(Data for this exercise begins)
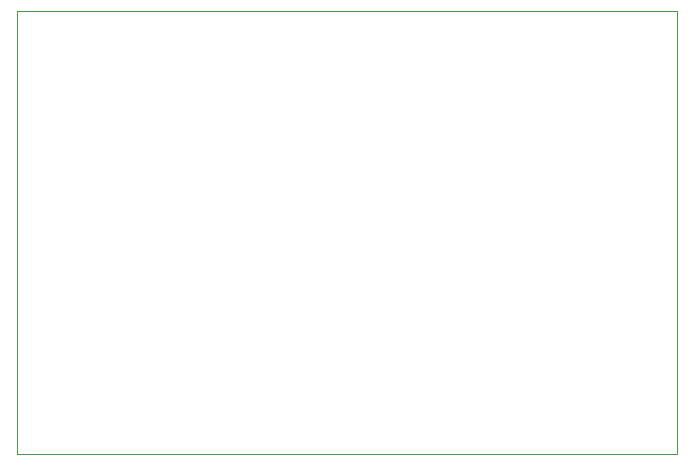
<source format=gbr>
%TF.GenerationSoftware,KiCad,Pcbnew,(5.1.10)-1*%
%TF.CreationDate,2021-12-07T14:34:22+03:00*%
%TF.ProjectId,4-20mA_converter,342d3230-6d41-45f6-936f-6e7665727465,rev?*%
%TF.SameCoordinates,Original*%
%TF.FileFunction,Profile,NP*%
%FSLAX46Y46*%
G04 Gerber Fmt 4.6, Leading zero omitted, Abs format (unit mm)*
G04 Created by KiCad (PCBNEW (5.1.10)-1) date 2021-12-07 14:34:22*
%MOMM*%
%LPD*%
G01*
G04 APERTURE LIST*
%TA.AperFunction,Profile*%
%ADD10C,0.050000*%
%TD*%
G04 APERTURE END LIST*
D10*
X68580000Y-48260000D02*
X68580000Y-50165000D01*
X12700000Y-48260000D02*
X12700000Y-50165000D01*
X12700000Y-48260000D02*
X12700000Y-12700000D01*
X68580000Y-50165000D02*
X12700000Y-50165000D01*
X68580000Y-12700000D02*
X68580000Y-48260000D01*
X12700000Y-12700000D02*
X68580000Y-12700000D01*
M02*

</source>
(Data for this exercise ends)
-- Description of the task --
Since the pictures are not wanted, give the material again exactly without them.

-- Solution below --
<source format=gbr>
%TF.GenerationSoftware,KiCad,Pcbnew,(5.1.10)-1*%
%TF.CreationDate,2021-12-07T14:34:22+03:00*%
%TF.ProjectId,4-20mA_converter,342d3230-6d41-45f6-936f-6e7665727465,rev?*%
%TF.SameCoordinates,Original*%
%TF.FileFunction,Profile,NP*%
%FSLAX46Y46*%
G04 Gerber Fmt 4.6, Leading zero omitted, Abs format (unit mm)*
G04 Created by KiCad (PCBNEW (5.1.10)-1) date 2021-12-07 14:34:22*
%MOMM*%
%LPD*%
G01*
G04 APERTURE LIST*
%TA.AperFunction,Profile*%
%ADD10C,0.050000*%
%TD*%
G04 APERTURE END LIST*
D10*
X68580000Y-48260000D02*
X68580000Y-50165000D01*
X12700000Y-48260000D02*
X12700000Y-50165000D01*
X12700000Y-48260000D02*
X12700000Y-12700000D01*
X68580000Y-50165000D02*
X12700000Y-50165000D01*
X68580000Y-12700000D02*
X68580000Y-48260000D01*
X12700000Y-12700000D02*
X68580000Y-12700000D01*
M02*

</source>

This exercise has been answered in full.